For the FN adsorption test, 1 mL of FN solution (1000 pg/mL) was added to each well plated with substrate (1 × 1 cm2) in a 24-well culture plate, and the plate was incubated at 37 °C in an atmosphere containing 5% CO2. After the FN had adsorbed, the FN left in the supernatant was quantified with an ELISA kit (Wuhan boster biological technology).

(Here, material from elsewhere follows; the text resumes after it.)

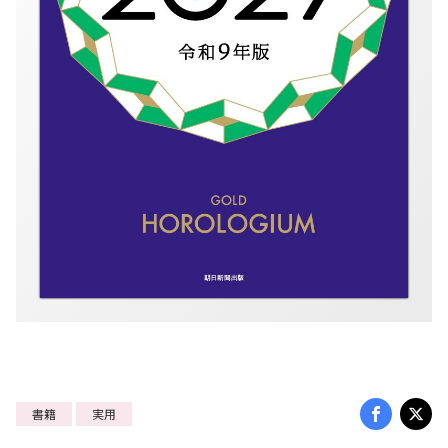
書籍
実用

RA-induced cell differentiation

NG108-15 cells (1.0 × 105) were seeded on PDMS or PDMS covered with Au NP film (NP film, l -Pen-NP film, or d -Pen-NP film), placed in the wells of six-well plates, and incubated for 24 h. After the cells were allowed to adhere to the substrates, RA was added to the cell medium to a final concentration of 1 μM.

Western blot

NG108-15 cells (1.0 × 106) cultured with cell medium containing RA for 6 days were collected, and protein was extracted by RIPA lysis buffer IV. When the SDS-PAGE electrophoresis was completed, the proteins were transferred to PVDF membrane and then develop the blot according to the protocol (western blot kit, Sangon Biotech Co., Ltd.).

Fluorescent staining

NG108-15 cells were grown on PDMS (covered with or without Au NP film), washed in DPBS, fixed with 4% paraformaldehyde for 15 min, treated with 0.25% Triton X-100 for 10 min, and rinsed with DPBS. The cells were incubated with 1.2% bovine serum albumin for 2 h at 37 °C. To stain for vinculin, the cells were incubated with 2 μg/mL anti-vinculin antibody in DPBS with 1% bovine serum albumin for 3 h at room temperature. The samples were then washed three times with ice-cold DPBS, and a goat anti-rabbit IgG (H + L) secondary antibody (2 μg/mL) was added and incubated for 30 min at room temperature. The samples were then washed with ice-cold DPBS. To stain for actin, ActinRed™ 555 ReadyProbes® Reagent (diluted 10-fold in DPBS) was added. After incubation for 30 min at room temperature, the samples were washed again with ice-cold DPBS, stained with DAPI (1/100 in DPBS), and thoroughly washed. Confocal imaging was performed with a Leica TCS SP8 confocal fluorescence microscope. DAPI, green fluorescent protein, and red fluorescent protein filters were used to detect the cell nuclei, vinculin, and actin, respectively.

Live/dead imaging

NG108-15 cells subjected to laser treatment were stained with the LIVE/DEAD Cell Imaging Kit (diluted 1/2 in DPBS) for 20 min at room temperature. After staining, the cells were washed three times with ice-cold DPBS. Confocal images were taken with a Leica TCS SP8 confocal fluorescence microscope, with excitation at 488 and 552 nm.

Data availability

The authors declare that all data supporting the findings of this study are available within the article and its Supplementary Information files, or are available from the authors upon request.